_STATED TASK_
Please quote every line of the rows below word for word, leaving out the pictures.
--- start of INFORMATION GIVEN ---
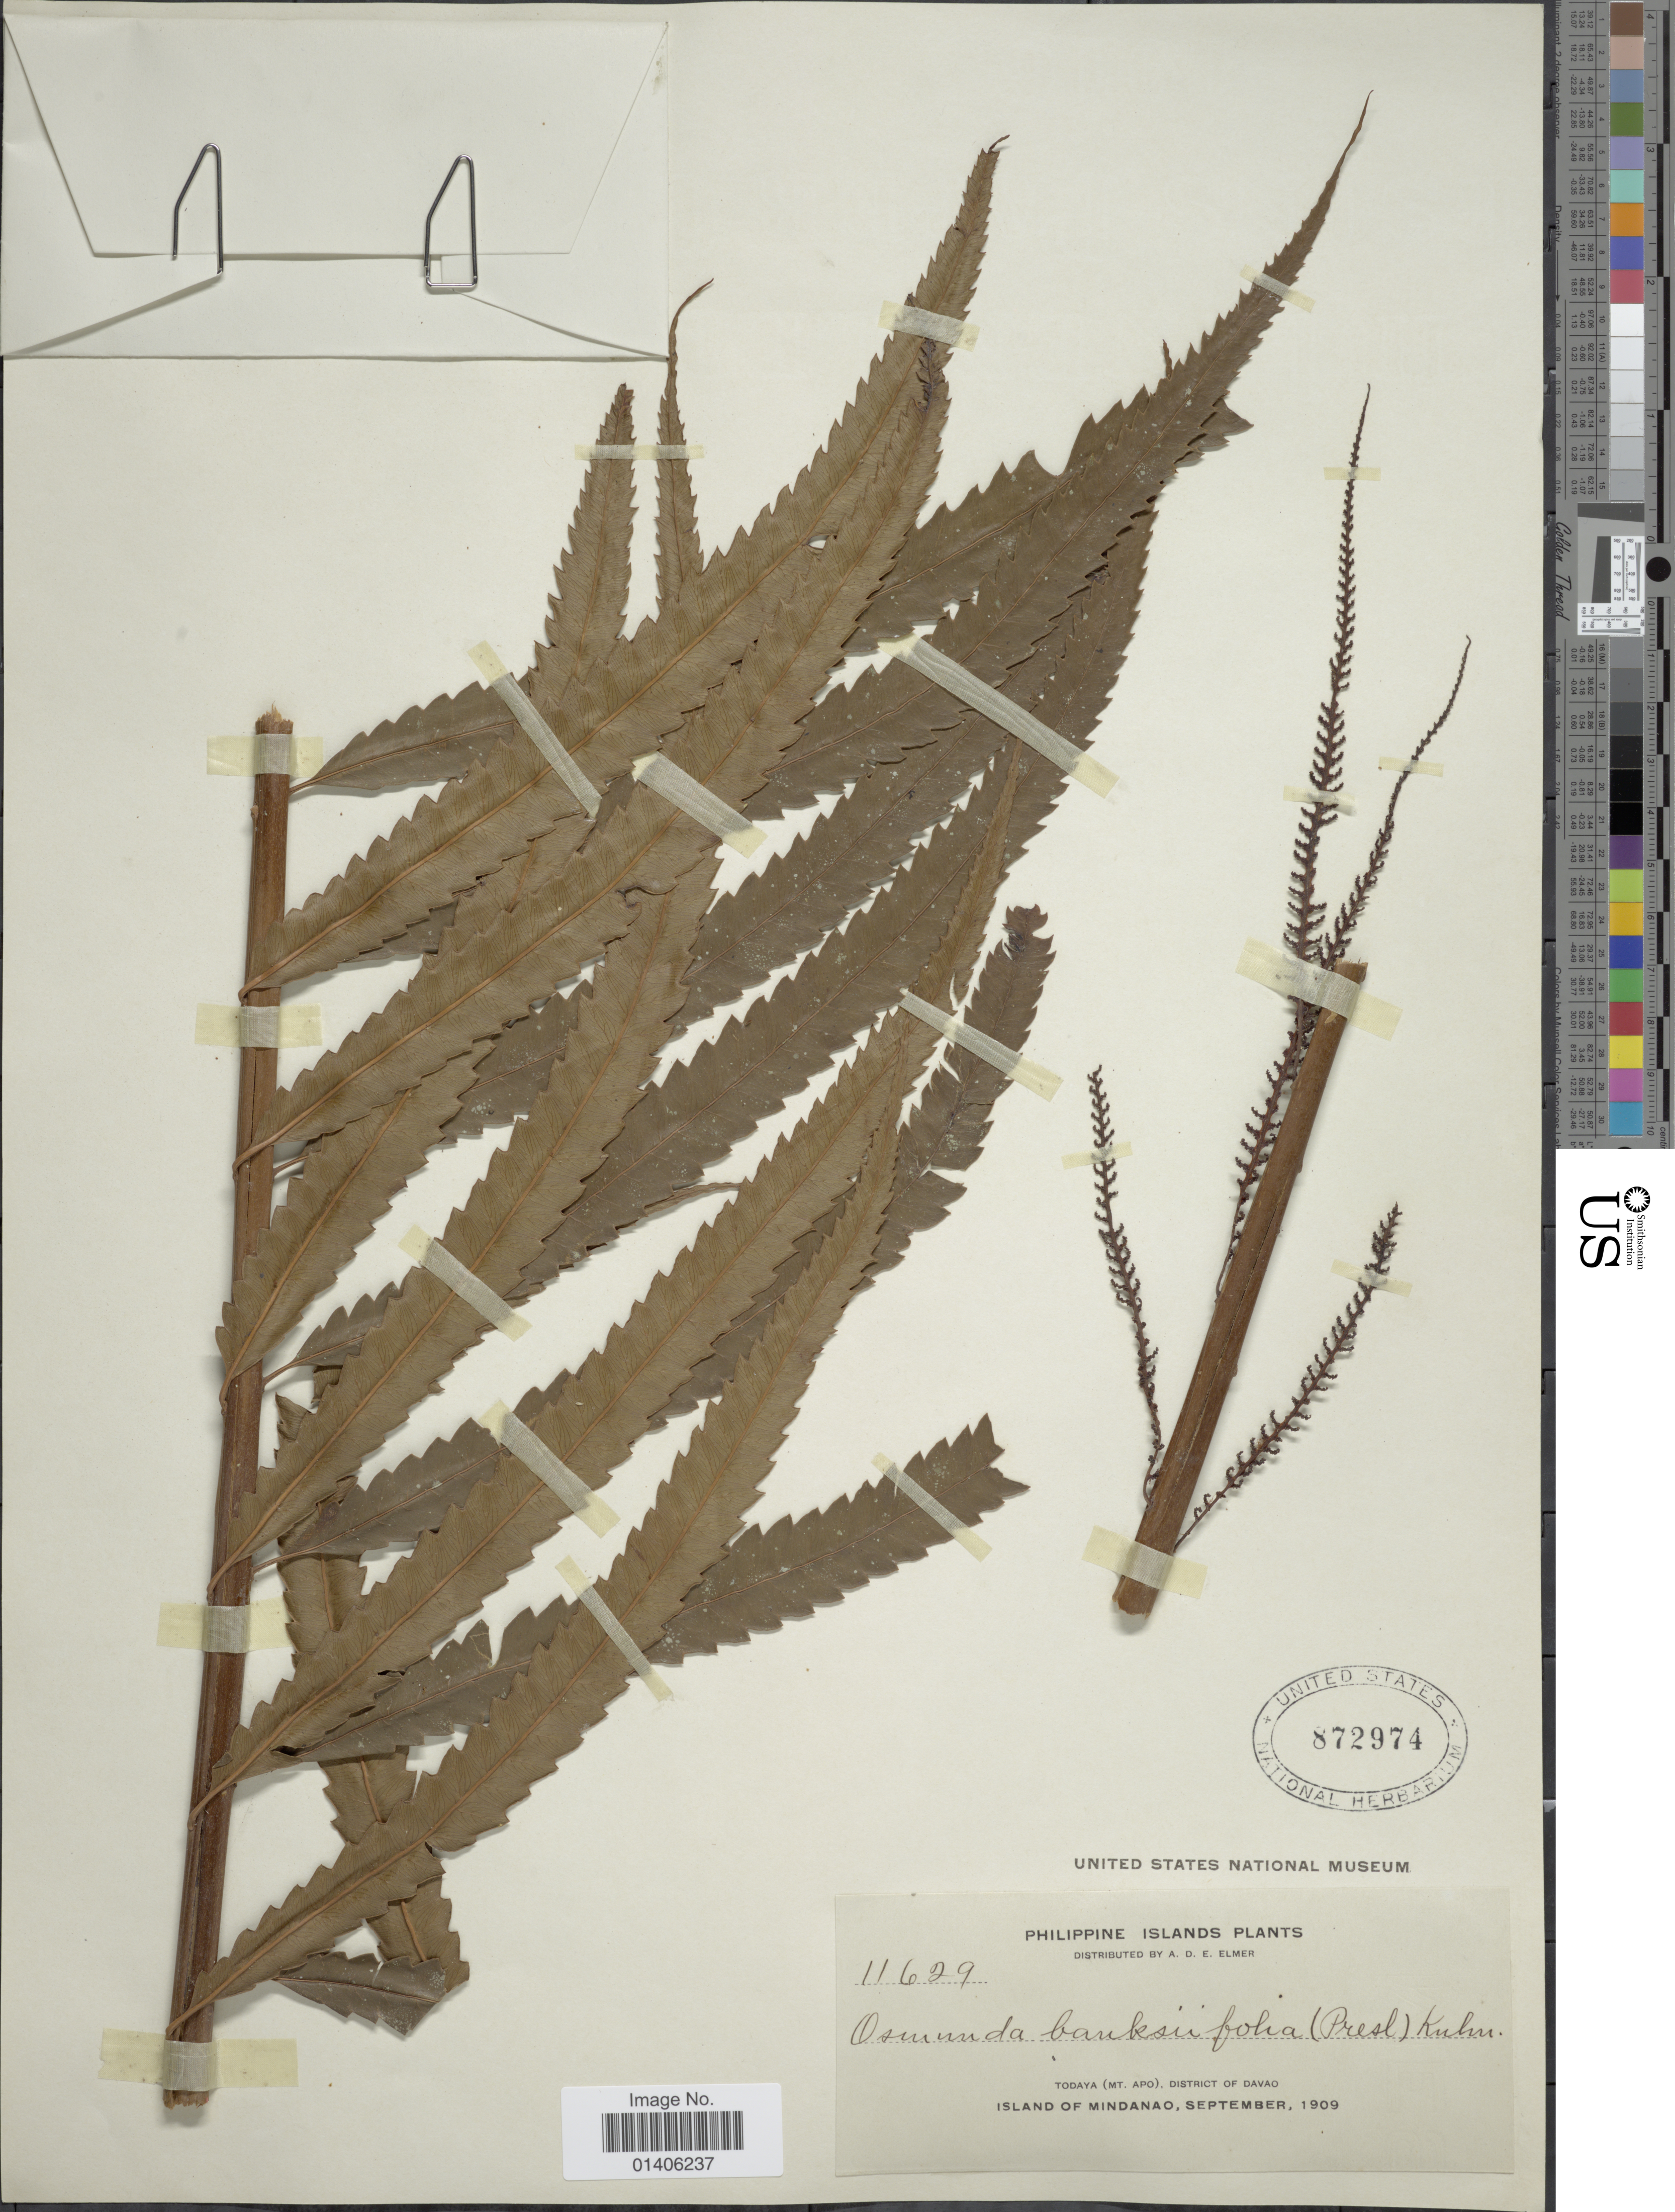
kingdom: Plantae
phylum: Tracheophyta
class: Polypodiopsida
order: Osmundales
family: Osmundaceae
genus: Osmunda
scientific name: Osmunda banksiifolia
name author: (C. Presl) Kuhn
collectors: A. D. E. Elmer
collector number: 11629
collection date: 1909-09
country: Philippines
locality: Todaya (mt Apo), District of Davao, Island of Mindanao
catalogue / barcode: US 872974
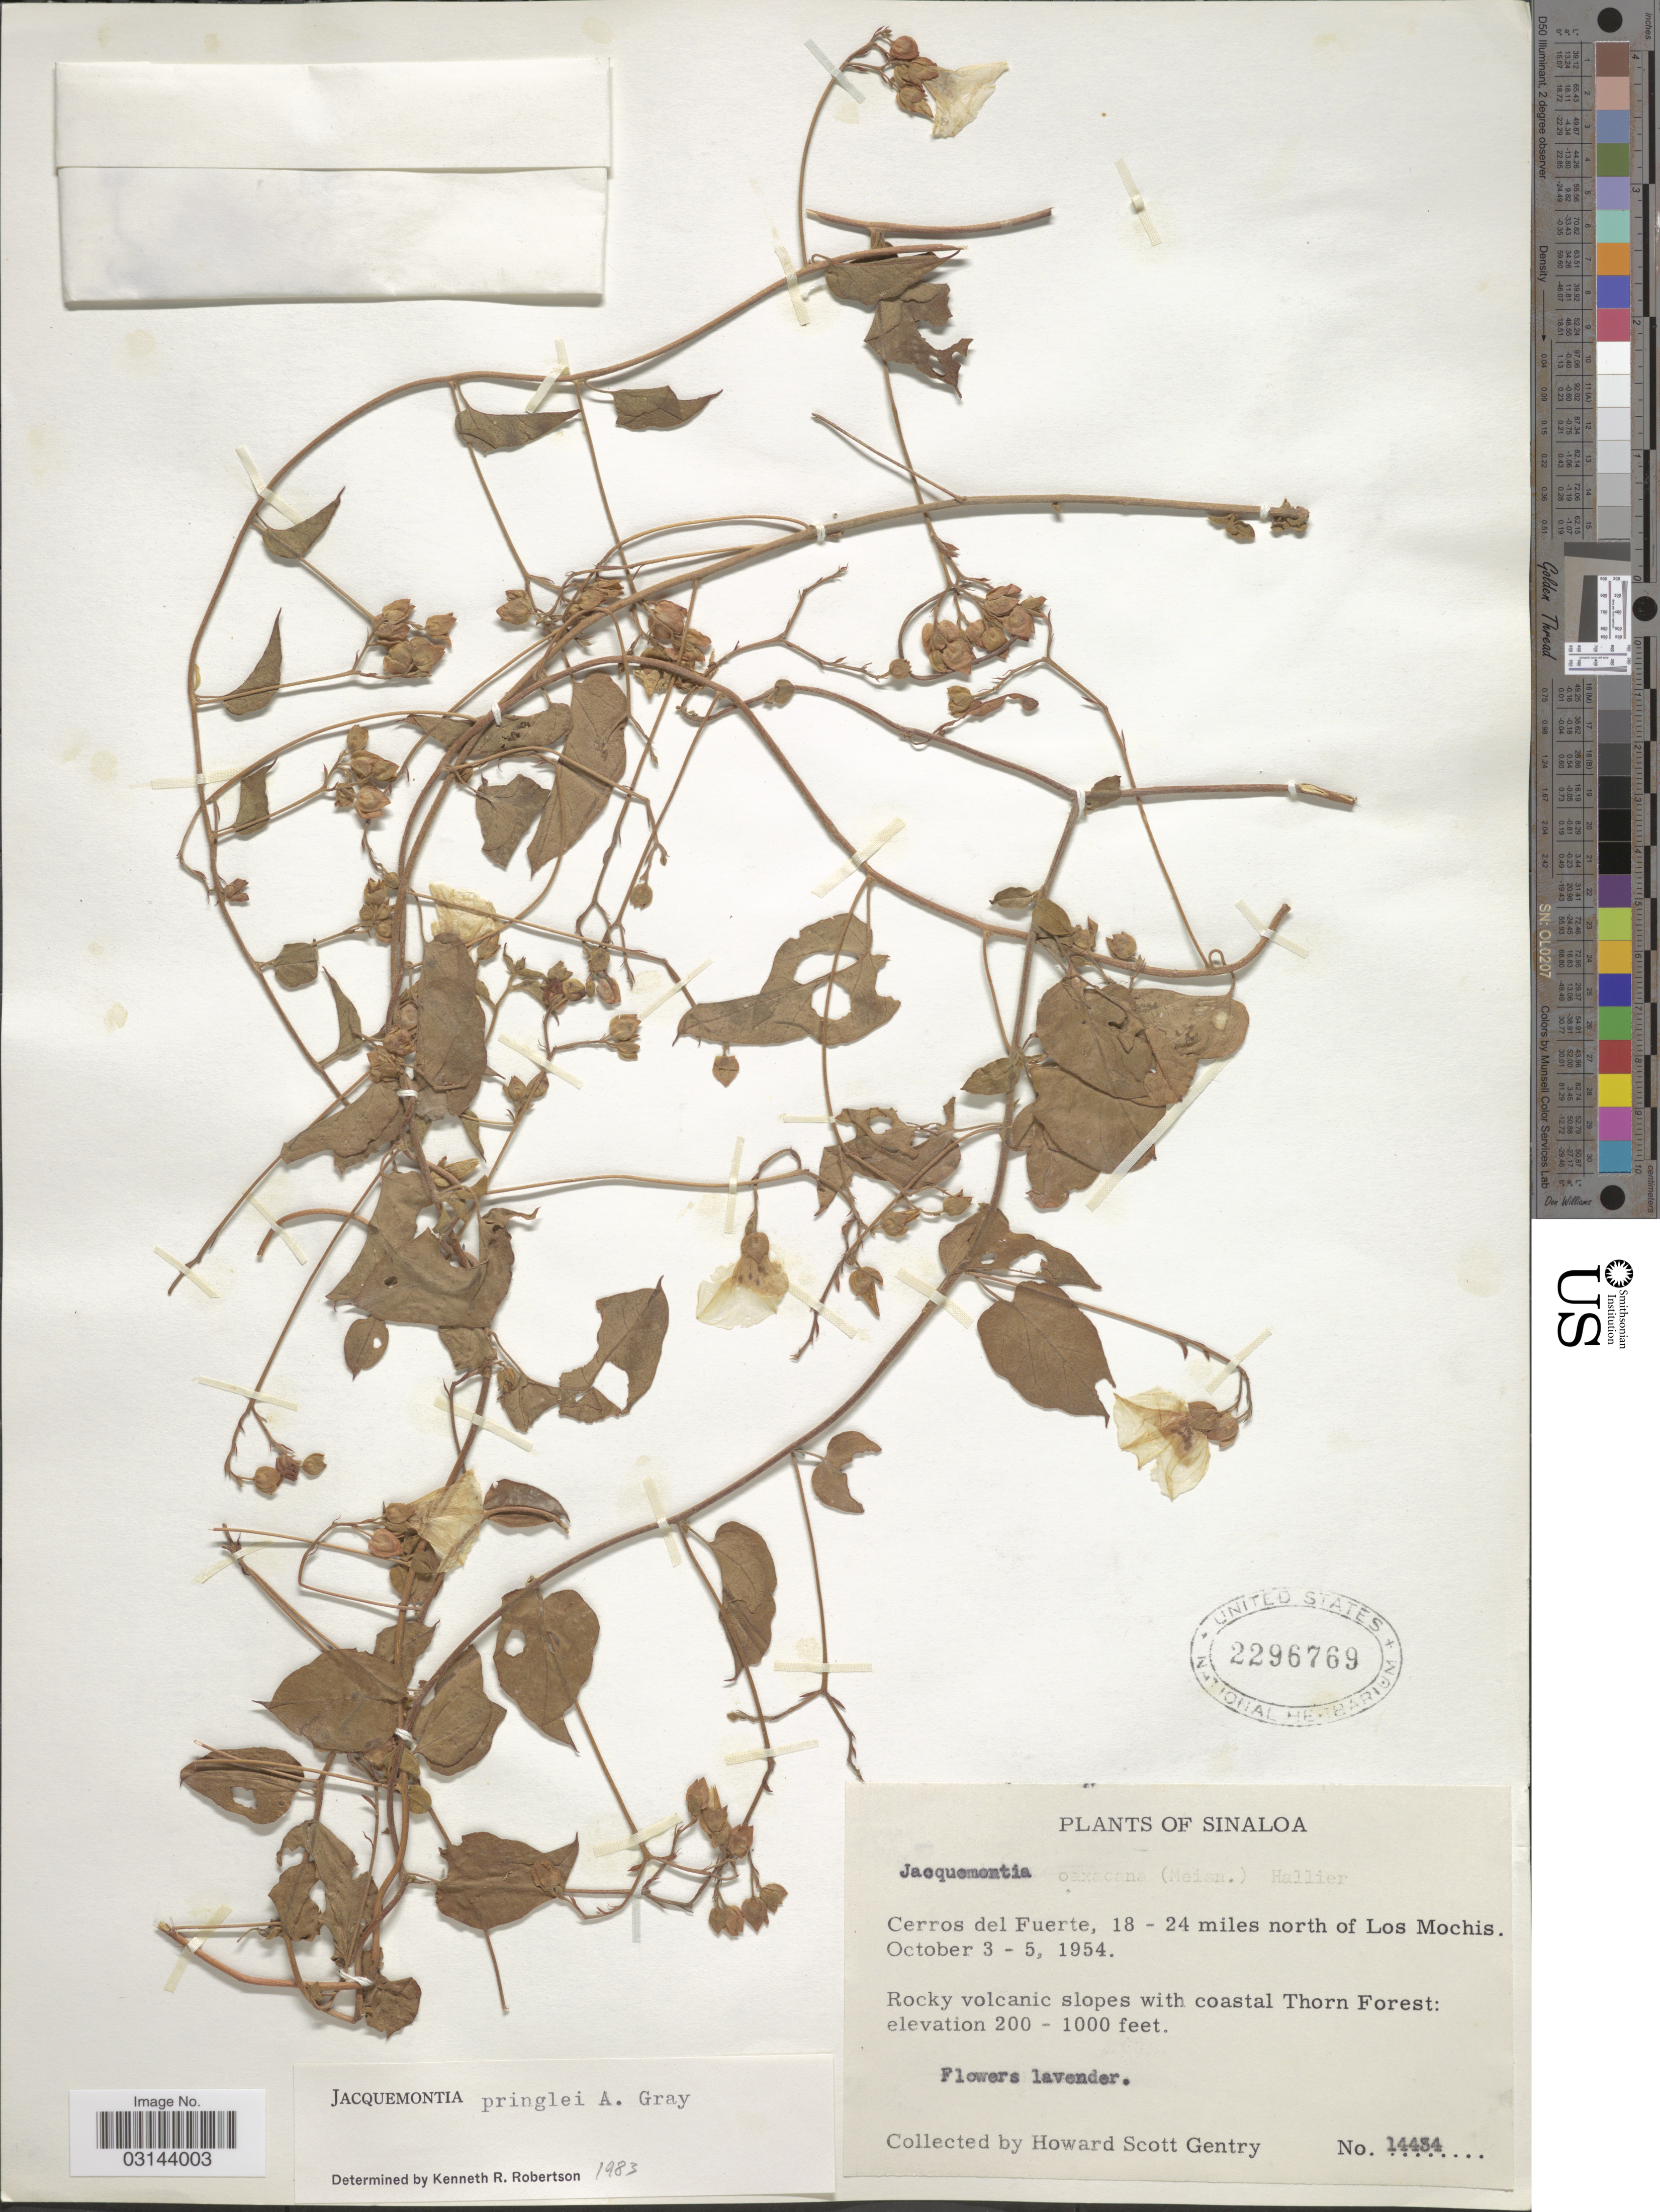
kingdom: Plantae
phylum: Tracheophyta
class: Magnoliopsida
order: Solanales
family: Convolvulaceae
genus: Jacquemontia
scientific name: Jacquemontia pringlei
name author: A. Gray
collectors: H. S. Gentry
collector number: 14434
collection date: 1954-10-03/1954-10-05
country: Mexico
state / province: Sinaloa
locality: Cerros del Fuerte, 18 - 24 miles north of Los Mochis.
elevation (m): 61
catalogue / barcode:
--- end of INFORMATION GIVEN ---
_THE RESULT_
kingdom: Plantae
phylum: Tracheophyta
class: Polypodiopsida
order: Osmundales
family: Osmundaceae
genus: Osmunda
scientific name: Osmunda banksiifolia
name author: (C. Presl) Kuhn
collectors: A. D. E. Elmer
collector number: 11629
collection date: 1909-09
country: Philippines
locality: Todaya (mt Apo), District of Davao, Island of Mindanao
catalogue / barcode: US 872974
kingdom: Plantae
phylum: Tracheophyta
class: Magnoliopsida
order: Solanales
family: Convolvulaceae
genus: Jacquemontia
scientific name: Jacquemontia pringlei
name author: A. Gray
collectors: H. S. Gentry
collector number: 14434
collection date: 1954-10-03/1954-10-05
country: Mexico
state / province: Sinaloa
locality: Cerros del Fuerte, 18 - 24 miles north of Los Mochis.
elevation (m): 61
catalogue / barcode:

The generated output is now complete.